Abstract

Aortic valvuloplasty procedures have been limited principally by the occurrence of restenosis in this patient population. Once a decision has been made to proceed with aortic valvuloplasty, one of the next major concerns is management of the femoral artery puncture. For these procedures, 12Fr and 14Fr sheath introducers and prolonged compression with clamps or hemostatic devices have been necessary. Prolonged immobilization is painful for the elderly population in whom aortic valvuloplasty is used. The ability to use percutaneous suture closure to eliminate the need for manual compression, especially for clamp or hemostatic devices, has greatly improved patient tolerance for these procedures. A technique for preloading the suture closure device prior to insertion of a large bore sheath is the technique of choice to make this possible. Mitral valvuloplasty has faced fewer limitations and of course yields results equivalent to surgical commissurotomy in randomized trials.

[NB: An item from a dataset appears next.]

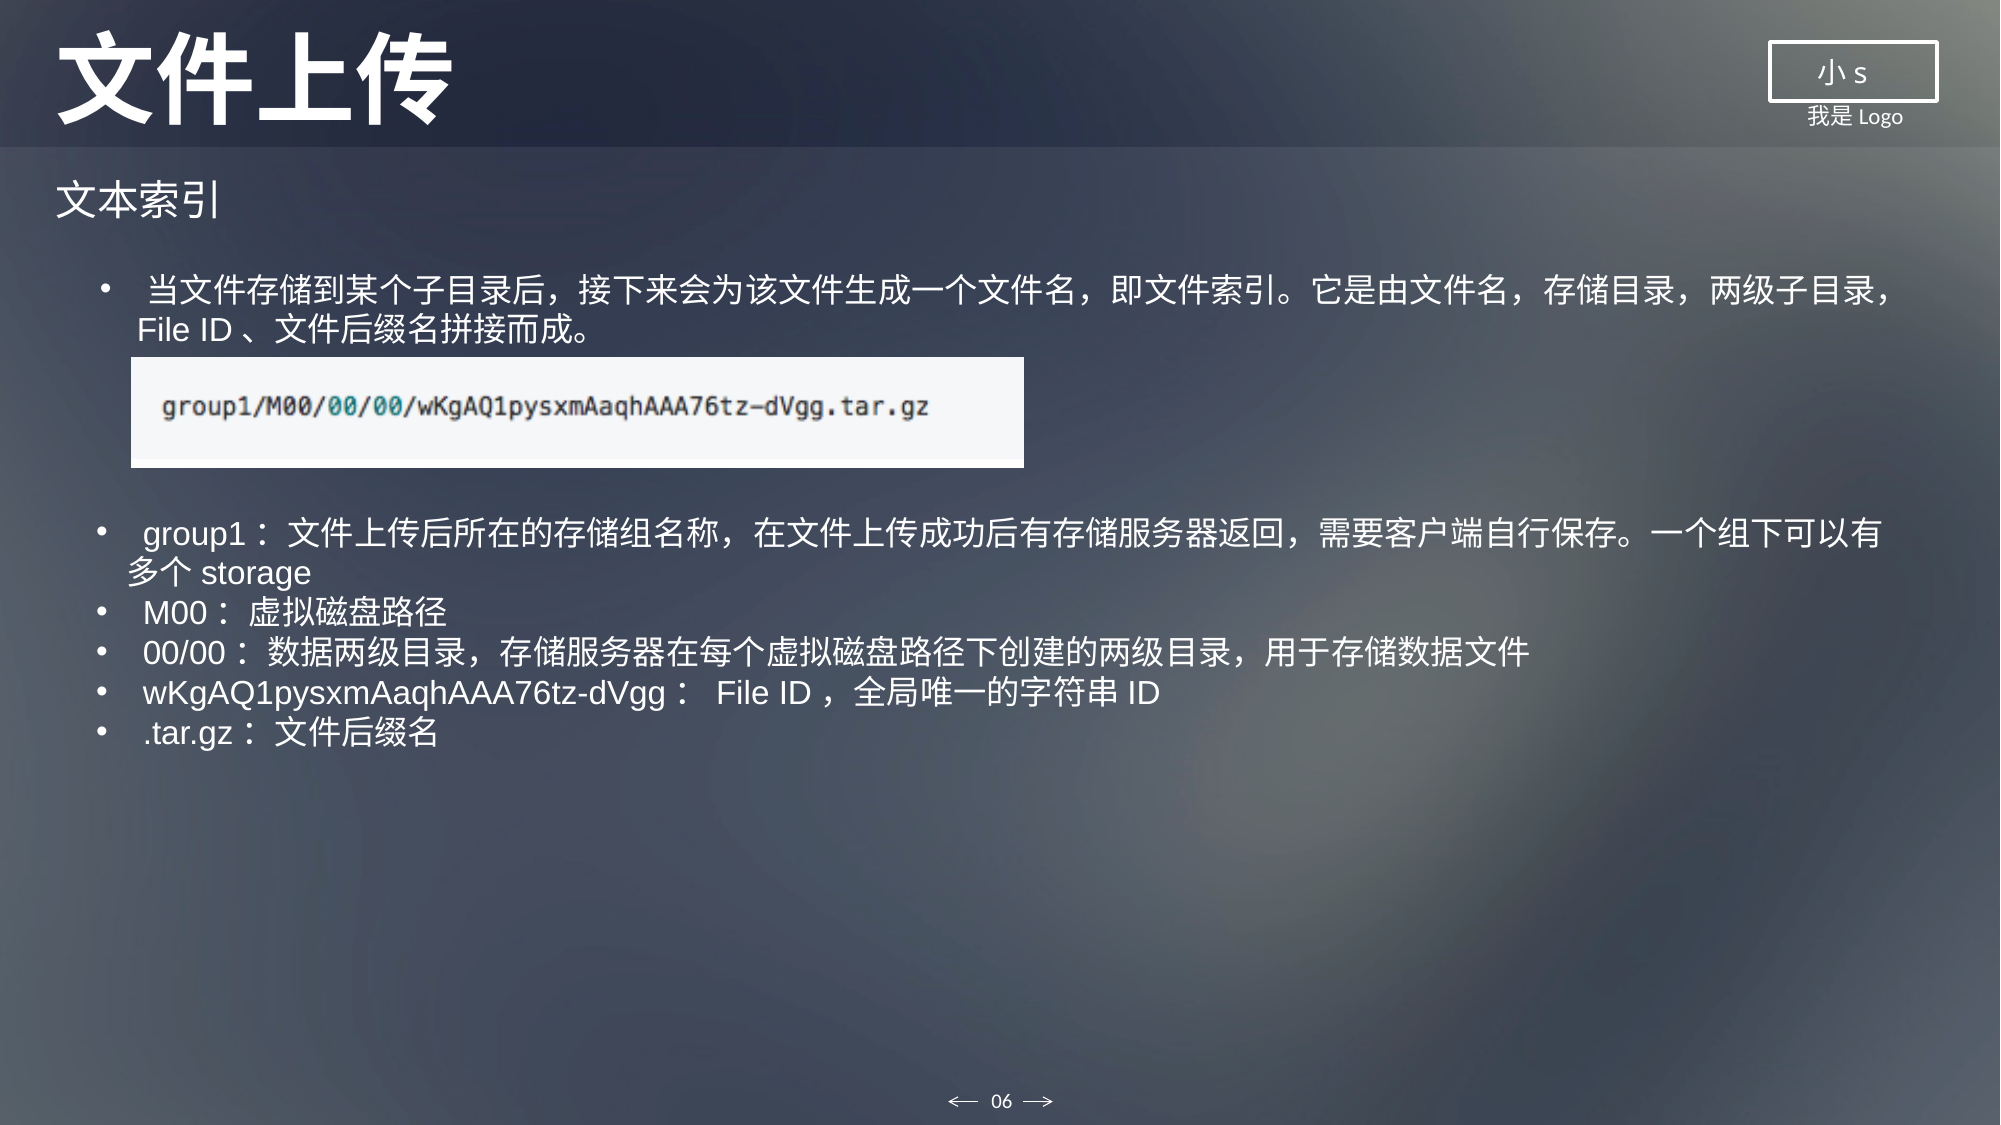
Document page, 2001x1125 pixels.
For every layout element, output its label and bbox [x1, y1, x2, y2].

Improved management of the 14Fr femoral venous site has made outpatient treatment simpler. The technical approach necessary for success in the venous system uses contrast injections through the Perclose device marker port to insure that the device is properly positioned prior to deployment of the sutures. More rapid immobilization and simplified postprocedural management can be achieved using percutaneous suture closure for large caliber sheaths after mitral and aortic valvuloplasty.